Content starts

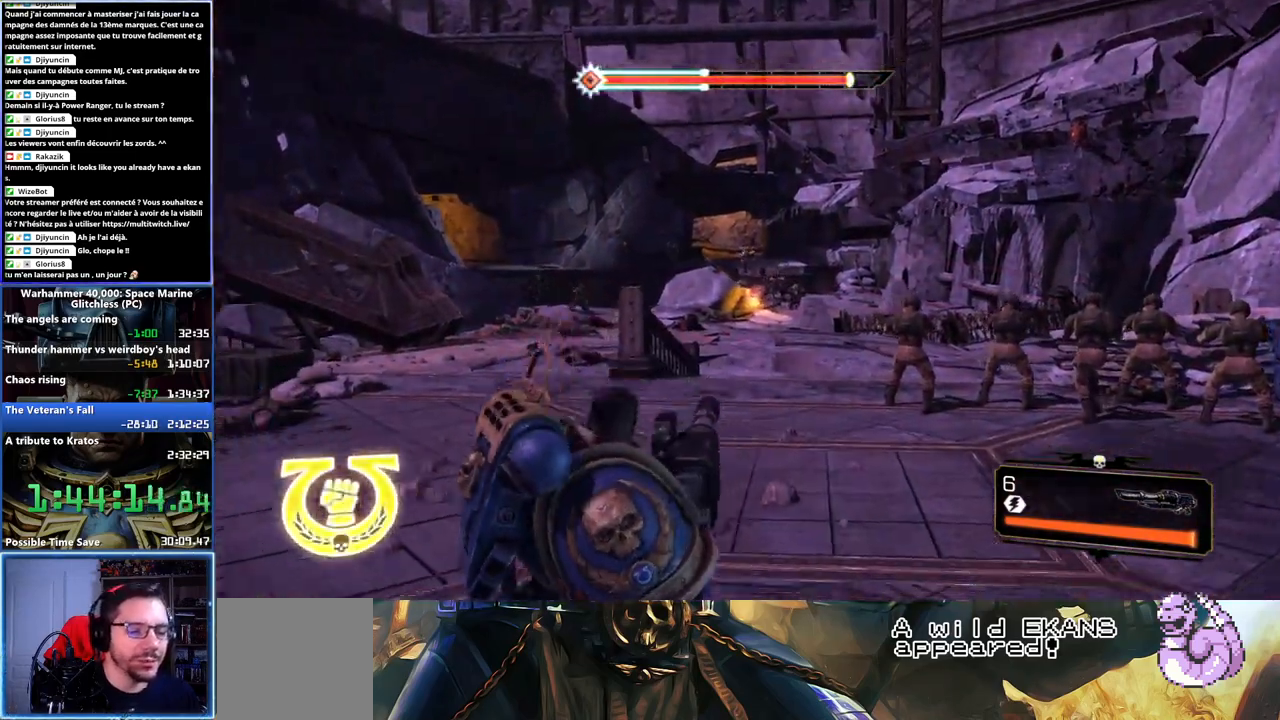
{"buttons": [], "left_stick": "up-left", "right_stick": "up-left", "button_events": []}
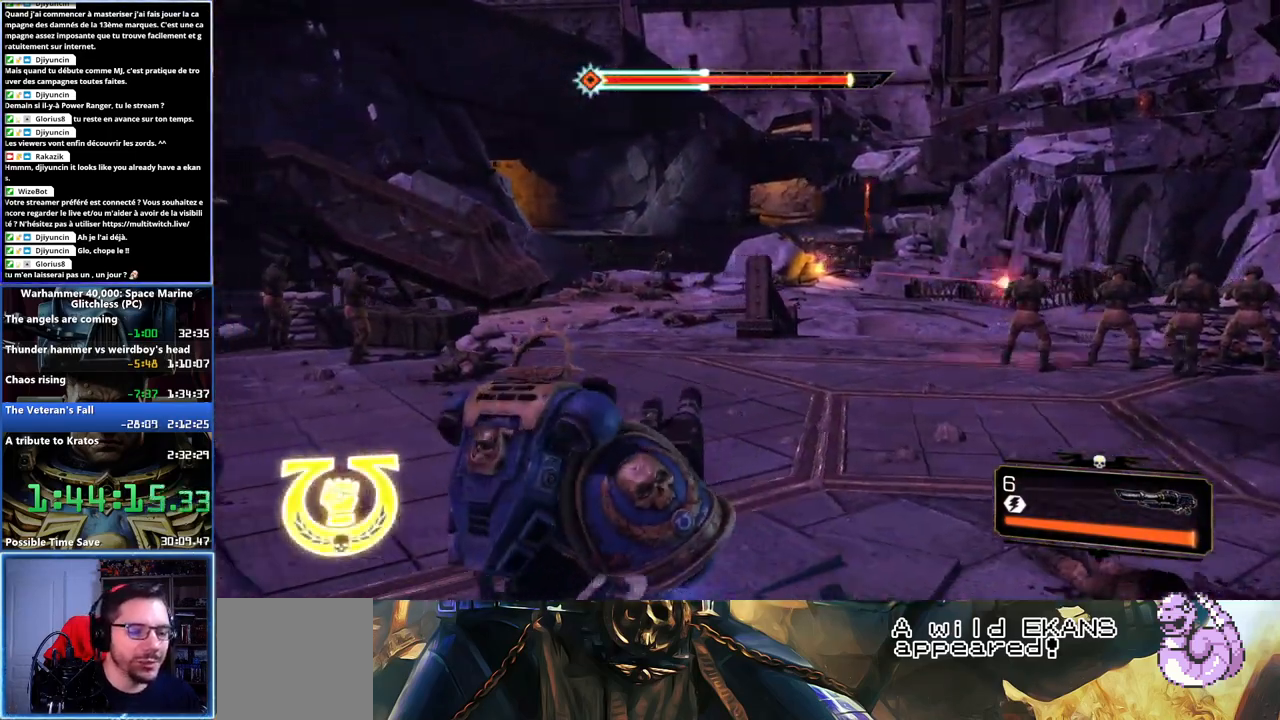
{"buttons": [], "left_stick": "up", "right_stick": "center", "button_events": []}
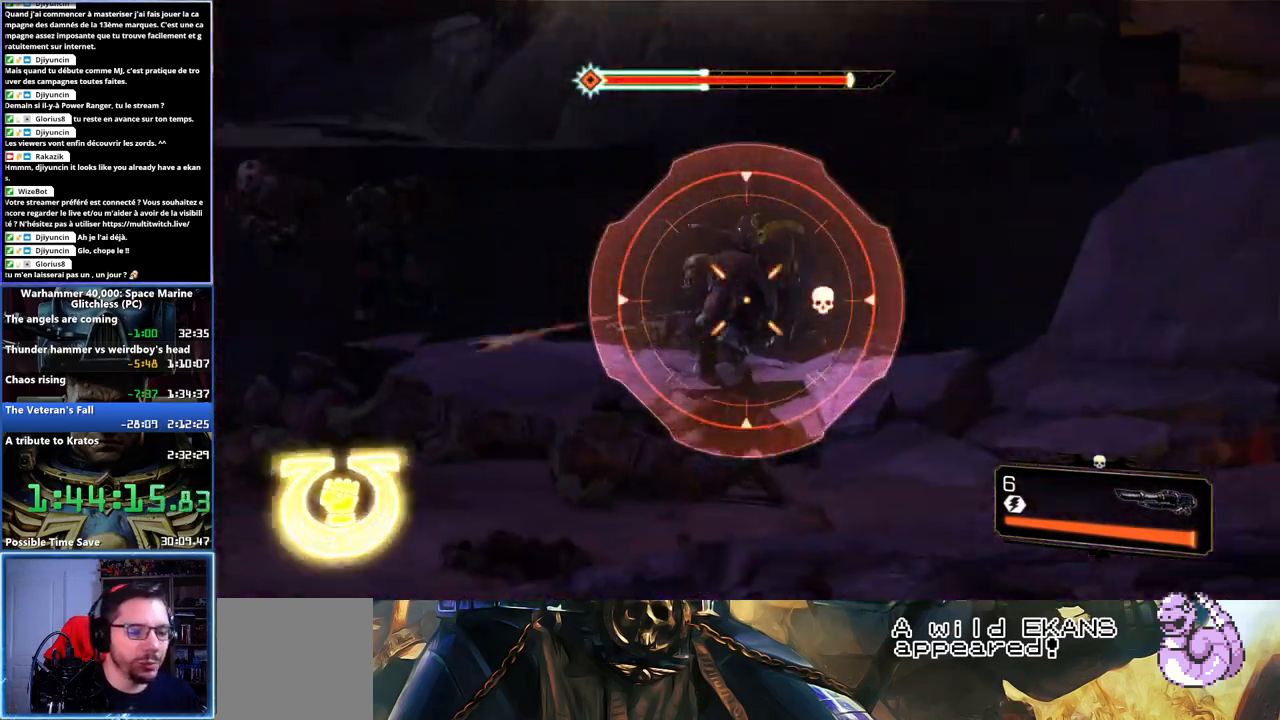
{"buttons": [], "left_stick": "up-left", "right_stick": "center", "button_events": []}
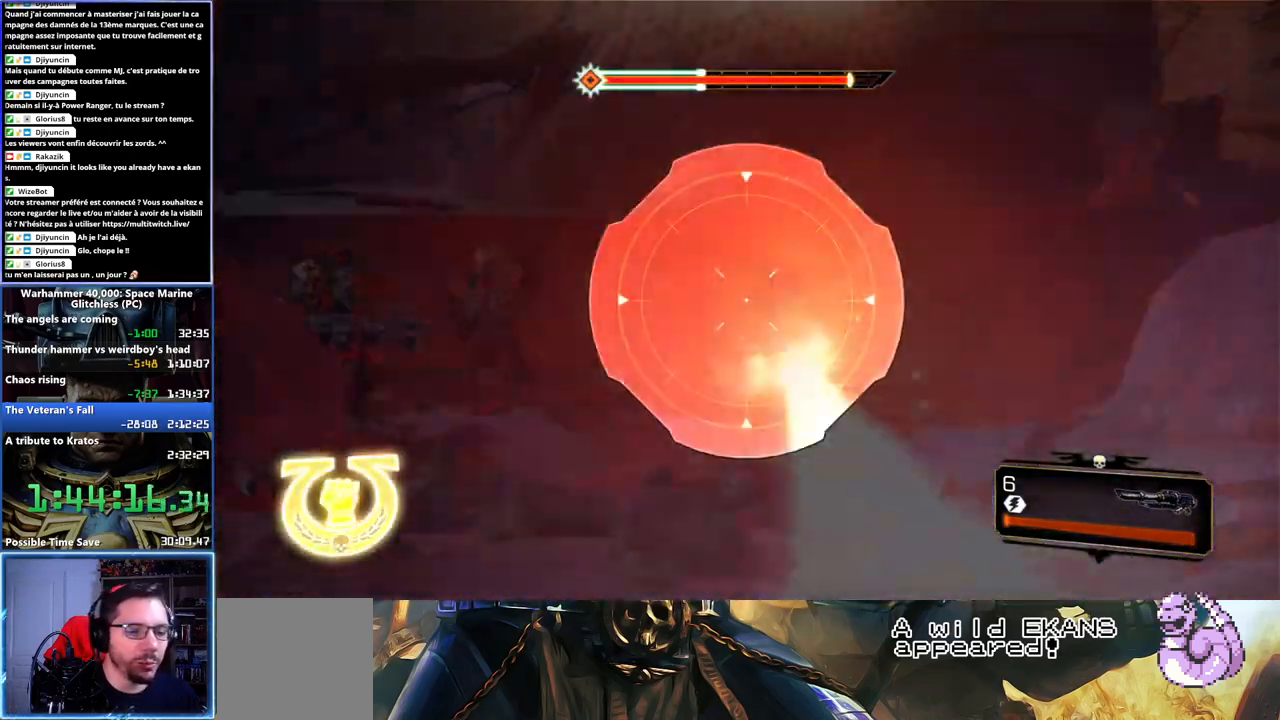
{"buttons": [], "left_stick": "center", "right_stick": "left", "button_events": []}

Content ends

What to produce
Write out all the material above exactly, with no image carried over.

Output of the exercise
{"buttons": [], "left_stick": "up-left", "right_stick": "up-left", "button_events": []}
{"buttons": [], "left_stick": "up", "right_stick": "center", "button_events": []}
{"buttons": [], "left_stick": "up-left", "right_stick": "center", "button_events": []}
{"buttons": [], "left_stick": "center", "right_stick": "left", "button_events": []}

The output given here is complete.